Subwoofer modification yielded excellent results.

I have dual sealed Dayton subwoofers. I began to wonder what would happen if I drilled holes to relieve the pressure and allow the speakers to achieve more excursion. I don't like the ported 'one note bloat' sound is why I didn't go for a ported design. I see now that a passive radiator is a better option since it alleviates the internal pressure allowing for more cone movement but I have what I have.

So I decided to drill a small 3/8" hole in each corner of the face of the Sub box. I did the front for easy adjustment but could be on the back side so you don't see the holes. (total of 4 in each box) Using rubber corks to plug them up to test and tune the box pressure. No big deal if it didn't work so it seemed like a worthy experiment.

The result was amazingly better bass. No sound is emitted through the small holes but you can feel the air moving. This does allow for more excursion. The bass is tight and MUCH improved and can be tuned using the corks. The holes are unnoticeable. 

The combination of proper phase, connecting to the 'high level inputs' as Paul McCowan (and Rel ) suggests and drilling holes to vent have increased the quality of the bass output enormously. Also required LESS power since the speaker can now breath better and produce more bass. I have no regrets and am VERY pleased with the results. 
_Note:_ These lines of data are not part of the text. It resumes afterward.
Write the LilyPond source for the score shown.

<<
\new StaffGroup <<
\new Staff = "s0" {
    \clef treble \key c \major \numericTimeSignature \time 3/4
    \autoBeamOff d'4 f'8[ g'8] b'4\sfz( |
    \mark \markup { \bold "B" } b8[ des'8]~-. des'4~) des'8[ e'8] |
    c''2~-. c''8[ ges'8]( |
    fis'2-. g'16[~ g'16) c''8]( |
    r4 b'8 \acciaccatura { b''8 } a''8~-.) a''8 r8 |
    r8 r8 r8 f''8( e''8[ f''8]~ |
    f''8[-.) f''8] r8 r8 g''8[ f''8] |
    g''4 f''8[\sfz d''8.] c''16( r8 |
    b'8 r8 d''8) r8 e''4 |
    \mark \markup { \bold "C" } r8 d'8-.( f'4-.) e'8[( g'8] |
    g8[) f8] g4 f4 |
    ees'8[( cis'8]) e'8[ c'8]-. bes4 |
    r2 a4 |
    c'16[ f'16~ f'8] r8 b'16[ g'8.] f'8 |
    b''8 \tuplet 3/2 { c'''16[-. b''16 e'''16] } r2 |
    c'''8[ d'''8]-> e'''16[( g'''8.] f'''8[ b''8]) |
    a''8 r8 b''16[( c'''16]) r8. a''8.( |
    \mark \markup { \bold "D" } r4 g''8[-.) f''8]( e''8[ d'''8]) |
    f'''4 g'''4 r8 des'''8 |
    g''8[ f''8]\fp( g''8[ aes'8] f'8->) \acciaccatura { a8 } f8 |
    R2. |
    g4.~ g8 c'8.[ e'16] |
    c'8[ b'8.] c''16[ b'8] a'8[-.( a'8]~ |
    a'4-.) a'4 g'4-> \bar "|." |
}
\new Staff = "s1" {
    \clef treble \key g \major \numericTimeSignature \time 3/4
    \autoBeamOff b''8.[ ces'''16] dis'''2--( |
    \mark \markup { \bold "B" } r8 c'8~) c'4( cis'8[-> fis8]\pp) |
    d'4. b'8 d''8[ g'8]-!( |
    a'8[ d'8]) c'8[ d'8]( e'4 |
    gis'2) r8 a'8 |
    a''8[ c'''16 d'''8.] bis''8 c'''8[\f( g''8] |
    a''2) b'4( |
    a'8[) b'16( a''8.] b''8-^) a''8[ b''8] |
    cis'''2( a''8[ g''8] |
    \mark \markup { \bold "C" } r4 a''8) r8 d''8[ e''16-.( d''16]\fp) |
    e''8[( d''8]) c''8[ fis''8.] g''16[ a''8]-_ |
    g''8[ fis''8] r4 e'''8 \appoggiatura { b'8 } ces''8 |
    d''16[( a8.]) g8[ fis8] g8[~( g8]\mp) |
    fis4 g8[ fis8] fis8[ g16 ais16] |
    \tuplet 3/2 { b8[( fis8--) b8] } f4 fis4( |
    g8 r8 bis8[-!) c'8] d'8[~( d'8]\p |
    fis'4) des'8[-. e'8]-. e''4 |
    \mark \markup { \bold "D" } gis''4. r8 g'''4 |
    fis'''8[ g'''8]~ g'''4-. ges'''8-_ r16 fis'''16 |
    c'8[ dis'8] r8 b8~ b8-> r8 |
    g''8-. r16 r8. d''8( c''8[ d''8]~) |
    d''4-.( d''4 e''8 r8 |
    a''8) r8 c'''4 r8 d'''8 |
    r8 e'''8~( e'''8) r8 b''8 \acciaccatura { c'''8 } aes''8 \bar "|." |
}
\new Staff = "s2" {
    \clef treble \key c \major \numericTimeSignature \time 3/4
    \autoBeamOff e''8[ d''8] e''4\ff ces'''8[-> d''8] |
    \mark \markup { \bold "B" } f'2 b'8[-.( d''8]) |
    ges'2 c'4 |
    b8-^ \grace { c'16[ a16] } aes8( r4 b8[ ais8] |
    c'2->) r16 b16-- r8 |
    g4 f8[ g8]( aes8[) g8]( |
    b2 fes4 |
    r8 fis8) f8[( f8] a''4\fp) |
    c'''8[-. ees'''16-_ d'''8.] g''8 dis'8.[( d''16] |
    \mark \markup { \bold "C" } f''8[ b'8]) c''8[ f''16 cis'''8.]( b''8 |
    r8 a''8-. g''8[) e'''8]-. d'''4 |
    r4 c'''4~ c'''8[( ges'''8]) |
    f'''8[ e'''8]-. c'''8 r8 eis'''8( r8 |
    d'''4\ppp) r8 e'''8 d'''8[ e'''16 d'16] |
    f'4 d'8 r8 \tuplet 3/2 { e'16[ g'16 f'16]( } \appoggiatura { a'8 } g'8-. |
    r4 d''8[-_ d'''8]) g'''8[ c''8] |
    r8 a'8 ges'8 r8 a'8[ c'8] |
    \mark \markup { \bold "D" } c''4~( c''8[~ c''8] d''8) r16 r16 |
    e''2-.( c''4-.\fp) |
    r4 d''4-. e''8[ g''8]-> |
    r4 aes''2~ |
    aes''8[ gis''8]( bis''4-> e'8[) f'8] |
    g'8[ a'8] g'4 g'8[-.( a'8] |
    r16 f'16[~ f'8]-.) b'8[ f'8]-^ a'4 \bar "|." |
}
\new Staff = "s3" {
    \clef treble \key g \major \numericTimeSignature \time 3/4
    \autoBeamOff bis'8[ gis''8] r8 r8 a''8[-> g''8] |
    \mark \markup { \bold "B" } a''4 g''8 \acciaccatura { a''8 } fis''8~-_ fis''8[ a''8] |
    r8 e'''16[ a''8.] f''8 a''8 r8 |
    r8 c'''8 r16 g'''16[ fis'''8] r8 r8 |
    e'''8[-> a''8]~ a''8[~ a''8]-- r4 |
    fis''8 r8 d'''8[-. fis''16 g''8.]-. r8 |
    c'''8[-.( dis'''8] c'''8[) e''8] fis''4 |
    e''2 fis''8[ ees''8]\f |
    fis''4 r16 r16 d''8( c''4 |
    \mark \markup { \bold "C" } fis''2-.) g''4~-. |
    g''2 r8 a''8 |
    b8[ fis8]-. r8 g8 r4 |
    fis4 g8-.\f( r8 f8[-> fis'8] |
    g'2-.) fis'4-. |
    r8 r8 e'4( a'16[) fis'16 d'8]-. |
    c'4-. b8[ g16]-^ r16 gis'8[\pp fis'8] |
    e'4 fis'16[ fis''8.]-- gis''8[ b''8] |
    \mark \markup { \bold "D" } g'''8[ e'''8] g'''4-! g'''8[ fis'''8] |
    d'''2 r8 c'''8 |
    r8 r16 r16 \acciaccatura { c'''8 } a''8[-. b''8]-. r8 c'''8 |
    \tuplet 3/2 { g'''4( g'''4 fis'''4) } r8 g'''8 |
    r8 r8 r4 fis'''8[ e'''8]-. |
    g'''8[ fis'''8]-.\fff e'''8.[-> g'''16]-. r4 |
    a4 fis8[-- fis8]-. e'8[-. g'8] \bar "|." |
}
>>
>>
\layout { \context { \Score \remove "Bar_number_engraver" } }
Again, if there is no change in sound the sub box can be restored simply by plugging all the holes with the rubber corks and you're back to original condition.  


I am surprised, would love to see this written up with actual measurements of the difference.  I'm pretty sure we could see what's going on in the frequency response.

You may have ended up with the equivalent function of an aperiodic vent design. They all have their pros and cons, so there’s no reason this couldn’t work out great for you.